Magistrate Judge Stephen L. Crocker didn't like this tactic. He froze eleven of Malibu's cases in western Wisconsin, and ordered Malibu's lawyer to explain why she shouldn't be sanctioned for violating court rules. Filing paperwork with the Court with no purpose except to harass or embarrass an opponent is a big no-no. Judge Crocker wondered why Malibu would file a list of movies with embarrassing titles that Malibu doesn't own and can't sue over.
https://www.eff.org/cases/mali...
"If any question why we died, Tell them because our fathers lied."
From what I understand, all it takes is one knock with a hammer to ensure platters are bent and can never be used again. And there is no known practical method to restore data after a single overwrite with 0s.
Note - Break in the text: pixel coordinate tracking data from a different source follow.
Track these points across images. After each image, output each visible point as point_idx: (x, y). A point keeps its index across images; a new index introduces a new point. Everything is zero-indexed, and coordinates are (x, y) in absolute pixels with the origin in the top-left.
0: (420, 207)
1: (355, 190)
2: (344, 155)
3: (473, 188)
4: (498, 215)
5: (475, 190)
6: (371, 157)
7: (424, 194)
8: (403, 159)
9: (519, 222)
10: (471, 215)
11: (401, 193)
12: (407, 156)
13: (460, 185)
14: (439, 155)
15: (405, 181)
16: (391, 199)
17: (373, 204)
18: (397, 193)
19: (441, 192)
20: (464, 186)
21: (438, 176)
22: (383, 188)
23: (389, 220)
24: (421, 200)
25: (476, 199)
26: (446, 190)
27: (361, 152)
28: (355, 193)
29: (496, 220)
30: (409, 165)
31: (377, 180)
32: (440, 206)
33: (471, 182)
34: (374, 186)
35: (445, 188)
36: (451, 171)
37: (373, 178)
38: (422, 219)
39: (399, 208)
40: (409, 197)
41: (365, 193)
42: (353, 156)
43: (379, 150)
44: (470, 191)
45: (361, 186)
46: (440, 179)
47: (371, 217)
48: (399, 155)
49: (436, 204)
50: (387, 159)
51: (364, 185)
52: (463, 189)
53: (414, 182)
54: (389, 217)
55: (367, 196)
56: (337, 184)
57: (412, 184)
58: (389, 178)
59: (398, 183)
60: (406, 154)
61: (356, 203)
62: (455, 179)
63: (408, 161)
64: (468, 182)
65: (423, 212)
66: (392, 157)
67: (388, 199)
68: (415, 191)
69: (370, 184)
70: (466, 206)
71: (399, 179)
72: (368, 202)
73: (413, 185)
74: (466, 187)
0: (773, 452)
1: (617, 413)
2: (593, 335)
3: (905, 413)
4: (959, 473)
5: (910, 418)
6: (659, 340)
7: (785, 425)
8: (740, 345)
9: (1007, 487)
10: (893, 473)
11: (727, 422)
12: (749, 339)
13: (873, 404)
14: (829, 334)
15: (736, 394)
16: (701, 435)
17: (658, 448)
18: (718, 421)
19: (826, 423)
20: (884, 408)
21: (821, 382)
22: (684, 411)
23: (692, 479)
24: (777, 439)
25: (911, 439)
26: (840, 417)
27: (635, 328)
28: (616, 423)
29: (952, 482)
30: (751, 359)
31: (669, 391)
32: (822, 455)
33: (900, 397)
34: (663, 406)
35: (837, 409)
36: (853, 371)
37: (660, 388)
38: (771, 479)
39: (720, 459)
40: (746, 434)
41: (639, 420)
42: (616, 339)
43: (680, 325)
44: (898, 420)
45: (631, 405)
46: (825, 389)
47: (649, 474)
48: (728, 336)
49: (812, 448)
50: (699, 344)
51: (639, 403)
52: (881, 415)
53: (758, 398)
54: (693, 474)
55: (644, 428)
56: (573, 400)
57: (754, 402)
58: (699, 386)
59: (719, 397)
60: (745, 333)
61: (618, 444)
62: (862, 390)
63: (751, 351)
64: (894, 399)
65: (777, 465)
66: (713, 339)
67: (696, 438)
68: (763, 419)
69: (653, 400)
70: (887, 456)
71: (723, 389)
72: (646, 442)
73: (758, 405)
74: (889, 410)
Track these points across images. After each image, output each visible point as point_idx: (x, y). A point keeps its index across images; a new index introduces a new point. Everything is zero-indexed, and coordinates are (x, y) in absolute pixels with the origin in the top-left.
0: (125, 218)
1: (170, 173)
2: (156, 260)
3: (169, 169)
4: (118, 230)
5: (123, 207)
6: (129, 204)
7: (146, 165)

Everything else is pure paranoia.
Overwriting with 0s will not perfectly overwrite the tracks. There is some slop on the read head positioning that will normally allow enough data to be recovered that the ECC can be used to rebuild the full data set. This can only be done by taking the platters out and putting them into a machine that is purpose built for the task of recovering such data. Having worked on part of the design of such a machine, I can tell you two things about it: First, it exists, and second, it is not cheap. I was told the cost of the one I worked on was $12M USD.
Physically deforming the platters will make the job much more difficult (expensive), but not impossible. A combination of clever chemistry and an electron microscope can usually recover data off a mangled platter. This process sucks because it has to be done by hand, but if its worth enough to you, there a couple of labs around the country that can handle that level of data recovery. A better way to ensure total destruction is to melt the platters outright. not only does the melting deform the platters, but sufficient heat will thoroughly destroy the data, even if the platter does not completely melt.
I wish I had a good sig, but all the good ones are copyrighted
I don't understand how the prosecution can ask for a default judgement without solid compelling evidence of a crime. Without a discovery of the drives contents I'm assuming they had other evidence.
First, part of the reason you don't understand this is because you are under the impression that copyright infringement for personal use is a crime. It is NOT. This is a civil matter, not criminal.
Generally speaking, copyright infringement is only criminal if you are doing it in bulk for profit. Historically, that meant what has been known legally for about 100 years as copyright piracy, which again in general refers to making unauthorized copies of copyrighted works and selling them.
It is today's media industry which has deliberately attempted to confuse you by labeling downloads of copyrighted material for personal use piracy. It is not. Piracy is a legal term referring to PROFITING from unauthorized copying of copyrighted works.
Now, back to the case at hand: being a civil matter, and not criminal, the court need not require probable cause in order to demand that evidence be produced (although it probably can't be seized beforehand. However, because of this, people have been known to destroy evidence after being served notice of a lawsuit. If they do that for the purpose of hiding the evidence, and the plaintiff can show that, it may be ruled spoliation of evidence, and could result in a summary judgment in favor of the plaintiff.
But despite this not being a criminal matter, plaintiff still bears the burden of showing that spoliation happened, via genuine evidence. In this case, plaintiff's claim of spoliation was not backed by evidence; it was a claim without substance. Defendant had a reasonable explanation for the drive's demise, and plaintiff could not show otherwise.
I also don't understand how a drive can be ruled as evidence if nothing is yet discovered on the hard drive.
Remember that this is a civil matter. Standards of evidence are different. If a reasonable person would believe that the drive contained evidence, a judge might ask that it be produced. It very much depends on the circumstances.